::: Material supplied :::

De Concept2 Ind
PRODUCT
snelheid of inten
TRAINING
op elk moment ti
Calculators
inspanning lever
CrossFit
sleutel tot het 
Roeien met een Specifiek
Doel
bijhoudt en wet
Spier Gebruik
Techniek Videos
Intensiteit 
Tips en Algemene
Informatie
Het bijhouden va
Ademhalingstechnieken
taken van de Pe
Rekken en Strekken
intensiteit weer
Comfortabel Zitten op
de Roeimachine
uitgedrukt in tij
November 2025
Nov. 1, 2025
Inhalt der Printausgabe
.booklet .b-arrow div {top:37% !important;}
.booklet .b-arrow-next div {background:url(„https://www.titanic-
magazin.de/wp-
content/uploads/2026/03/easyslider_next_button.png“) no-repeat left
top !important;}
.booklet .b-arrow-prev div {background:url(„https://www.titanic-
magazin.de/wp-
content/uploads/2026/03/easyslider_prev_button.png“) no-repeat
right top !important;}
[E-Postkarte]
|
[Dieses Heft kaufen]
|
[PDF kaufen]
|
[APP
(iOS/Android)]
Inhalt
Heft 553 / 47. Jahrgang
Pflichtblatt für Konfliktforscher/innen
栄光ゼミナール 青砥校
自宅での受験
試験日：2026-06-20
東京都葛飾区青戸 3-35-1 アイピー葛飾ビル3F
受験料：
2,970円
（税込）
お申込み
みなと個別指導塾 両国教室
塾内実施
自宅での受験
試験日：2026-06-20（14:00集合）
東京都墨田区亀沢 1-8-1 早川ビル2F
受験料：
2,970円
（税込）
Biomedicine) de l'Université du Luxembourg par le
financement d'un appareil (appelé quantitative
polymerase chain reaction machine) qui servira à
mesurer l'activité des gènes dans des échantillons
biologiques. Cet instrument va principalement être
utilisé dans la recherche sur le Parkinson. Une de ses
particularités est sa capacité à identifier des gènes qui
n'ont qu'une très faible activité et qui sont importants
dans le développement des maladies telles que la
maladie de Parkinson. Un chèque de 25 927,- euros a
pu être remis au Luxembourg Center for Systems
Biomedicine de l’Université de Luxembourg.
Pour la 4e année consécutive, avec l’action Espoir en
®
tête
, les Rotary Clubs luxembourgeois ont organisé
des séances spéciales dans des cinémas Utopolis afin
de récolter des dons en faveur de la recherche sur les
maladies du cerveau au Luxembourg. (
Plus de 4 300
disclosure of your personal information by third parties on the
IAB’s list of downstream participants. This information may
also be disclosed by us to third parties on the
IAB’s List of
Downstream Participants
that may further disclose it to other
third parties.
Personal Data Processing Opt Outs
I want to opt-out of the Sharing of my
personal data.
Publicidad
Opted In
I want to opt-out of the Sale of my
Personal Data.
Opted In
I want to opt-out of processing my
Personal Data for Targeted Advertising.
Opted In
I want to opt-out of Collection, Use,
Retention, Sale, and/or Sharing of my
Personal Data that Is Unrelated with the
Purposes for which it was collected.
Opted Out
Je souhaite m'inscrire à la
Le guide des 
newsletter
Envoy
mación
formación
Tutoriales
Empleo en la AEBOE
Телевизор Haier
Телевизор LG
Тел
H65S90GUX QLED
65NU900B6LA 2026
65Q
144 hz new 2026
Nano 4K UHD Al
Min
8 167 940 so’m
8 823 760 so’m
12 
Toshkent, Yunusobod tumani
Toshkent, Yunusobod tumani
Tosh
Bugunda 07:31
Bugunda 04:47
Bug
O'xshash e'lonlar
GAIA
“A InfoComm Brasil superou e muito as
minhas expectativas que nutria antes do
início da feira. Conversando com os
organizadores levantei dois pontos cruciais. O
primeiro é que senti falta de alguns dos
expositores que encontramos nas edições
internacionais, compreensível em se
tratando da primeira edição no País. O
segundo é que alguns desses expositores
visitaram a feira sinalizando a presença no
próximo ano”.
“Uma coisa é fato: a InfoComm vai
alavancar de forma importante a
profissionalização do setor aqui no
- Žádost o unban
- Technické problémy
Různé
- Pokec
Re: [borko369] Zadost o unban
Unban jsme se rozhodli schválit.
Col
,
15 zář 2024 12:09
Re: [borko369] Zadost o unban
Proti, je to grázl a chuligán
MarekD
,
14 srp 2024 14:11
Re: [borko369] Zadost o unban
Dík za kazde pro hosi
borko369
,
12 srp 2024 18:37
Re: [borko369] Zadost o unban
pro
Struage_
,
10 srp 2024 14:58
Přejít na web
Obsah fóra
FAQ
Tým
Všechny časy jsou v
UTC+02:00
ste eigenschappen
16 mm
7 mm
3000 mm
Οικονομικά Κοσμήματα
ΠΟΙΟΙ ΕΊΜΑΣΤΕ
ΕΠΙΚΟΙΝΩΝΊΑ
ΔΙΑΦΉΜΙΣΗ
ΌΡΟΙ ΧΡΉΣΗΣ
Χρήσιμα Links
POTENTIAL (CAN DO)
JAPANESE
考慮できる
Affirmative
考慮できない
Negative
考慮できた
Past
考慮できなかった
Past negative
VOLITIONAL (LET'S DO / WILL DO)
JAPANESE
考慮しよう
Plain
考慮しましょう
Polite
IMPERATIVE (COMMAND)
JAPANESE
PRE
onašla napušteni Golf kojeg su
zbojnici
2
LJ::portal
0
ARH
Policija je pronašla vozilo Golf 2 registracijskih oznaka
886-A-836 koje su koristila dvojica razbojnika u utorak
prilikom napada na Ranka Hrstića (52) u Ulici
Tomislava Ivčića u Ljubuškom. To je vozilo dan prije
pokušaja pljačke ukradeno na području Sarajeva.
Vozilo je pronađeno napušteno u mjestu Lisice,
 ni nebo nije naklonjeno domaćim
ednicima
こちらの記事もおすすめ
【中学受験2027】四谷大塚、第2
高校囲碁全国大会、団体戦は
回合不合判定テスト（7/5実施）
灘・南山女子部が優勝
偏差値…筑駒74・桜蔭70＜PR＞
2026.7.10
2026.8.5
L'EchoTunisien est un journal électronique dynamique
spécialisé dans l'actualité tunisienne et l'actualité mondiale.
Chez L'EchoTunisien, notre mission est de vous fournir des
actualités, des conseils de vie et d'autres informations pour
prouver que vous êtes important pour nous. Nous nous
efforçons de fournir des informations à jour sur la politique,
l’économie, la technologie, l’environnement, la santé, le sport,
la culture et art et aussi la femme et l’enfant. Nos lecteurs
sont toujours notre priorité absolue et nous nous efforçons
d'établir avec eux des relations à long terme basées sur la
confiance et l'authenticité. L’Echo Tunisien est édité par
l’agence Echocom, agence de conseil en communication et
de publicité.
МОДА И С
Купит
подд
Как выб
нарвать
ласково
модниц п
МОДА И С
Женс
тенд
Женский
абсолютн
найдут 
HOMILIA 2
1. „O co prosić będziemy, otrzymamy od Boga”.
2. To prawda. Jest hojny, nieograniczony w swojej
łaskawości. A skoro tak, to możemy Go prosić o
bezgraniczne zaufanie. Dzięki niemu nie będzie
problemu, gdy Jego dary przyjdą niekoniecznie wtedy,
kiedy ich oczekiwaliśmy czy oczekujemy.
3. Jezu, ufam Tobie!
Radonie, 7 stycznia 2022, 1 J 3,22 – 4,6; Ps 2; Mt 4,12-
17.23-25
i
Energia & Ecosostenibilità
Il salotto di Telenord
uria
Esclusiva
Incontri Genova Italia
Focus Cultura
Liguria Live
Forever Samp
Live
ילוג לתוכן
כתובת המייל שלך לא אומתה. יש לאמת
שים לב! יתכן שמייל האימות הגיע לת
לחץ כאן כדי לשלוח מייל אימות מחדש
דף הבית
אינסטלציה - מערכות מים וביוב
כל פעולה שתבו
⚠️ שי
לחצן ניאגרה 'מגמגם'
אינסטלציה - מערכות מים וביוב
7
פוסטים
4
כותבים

:::

• _Exercise description_: Please quote the material above word for word, starting at its first line and ending at the line containing "Plus de 4 300", with both lines included.

• _Solution_:
De Concept2 Ind
PRODUCT
snelheid of inten
TRAINING
op elk moment ti
Calculators
inspanning lever
CrossFit
sleutel tot het 
Roeien met een Specifiek
Doel
bijhoudt en wet
Spier Gebruik
Techniek Videos
Intensiteit 
Tips en Algemene
Informatie
Het bijhouden va
Ademhalingstechnieken
taken van de Pe
Rekken en Strekken
intensiteit weer
Comfortabel Zitten op
de Roeimachine
uitgedrukt in tij
November 2025
Nov. 1, 2025
Inhalt der Printausgabe
.booklet .b-arrow div {top:37% !important;}
.booklet .b-arrow-next div {background:url(„https://www.titanic-
magazin.de/wp-
content/uploads/2026/03/easyslider_next_button.png“) no-repeat left
top !important;}
.booklet .b-arrow-prev div {background:url(„https://www.titanic-
magazin.de/wp-
content/uploads/2026/03/easyslider_prev_button.png“) no-repeat
right top !important;}
[E-Postkarte]
|
[Dieses Heft kaufen]
|
[PDF kaufen]
|
[APP
(iOS/Android)]
Inhalt
Heft 553 / 47. Jahrgang
Pflichtblatt für Konfliktforscher/innen
栄光ゼミナール 青砥校
自宅での受験
試験日：2026-06-20
東京都葛飾区青戸 3-35-1 アイピー葛飾ビル3F
受験料：
2,970円
（税込）
お申込み
みなと個別指導塾 両国教室
塾内実施
自宅での受験
試験日：2026-06-20（14:00集合）
東京都墨田区亀沢 1-8-1 早川ビル2F
受験料：
2,970円
（税込）
Biomedicine) de l'Université du Luxembourg par le
financement d'un appareil (appelé quantitative
polymerase chain reaction machine) qui servira à
mesurer l'activité des gènes dans des échantillons
biologiques. Cet instrument va principalement être
utilisé dans la recherche sur le Parkinson. Une de ses
particularités est sa capacité à identifier des gènes qui
n'ont qu'une très faible activité et qui sont importants
dans le développement des maladies telles que la
maladie de Parkinson. Un chèque de 25 927,- euros a
pu être remis au Luxembourg Center for Systems
Biomedicine de l’Université de Luxembourg.
Pour la 4e année consécutive, avec l’action Espoir en
®
tête
, les Rotary Clubs luxembourgeois ont organisé
des séances spéciales dans des cinémas Utopolis afin
de récolter des dons en faveur de la recherche sur les
maladies du cerveau au Luxembourg. (
Plus de 4 300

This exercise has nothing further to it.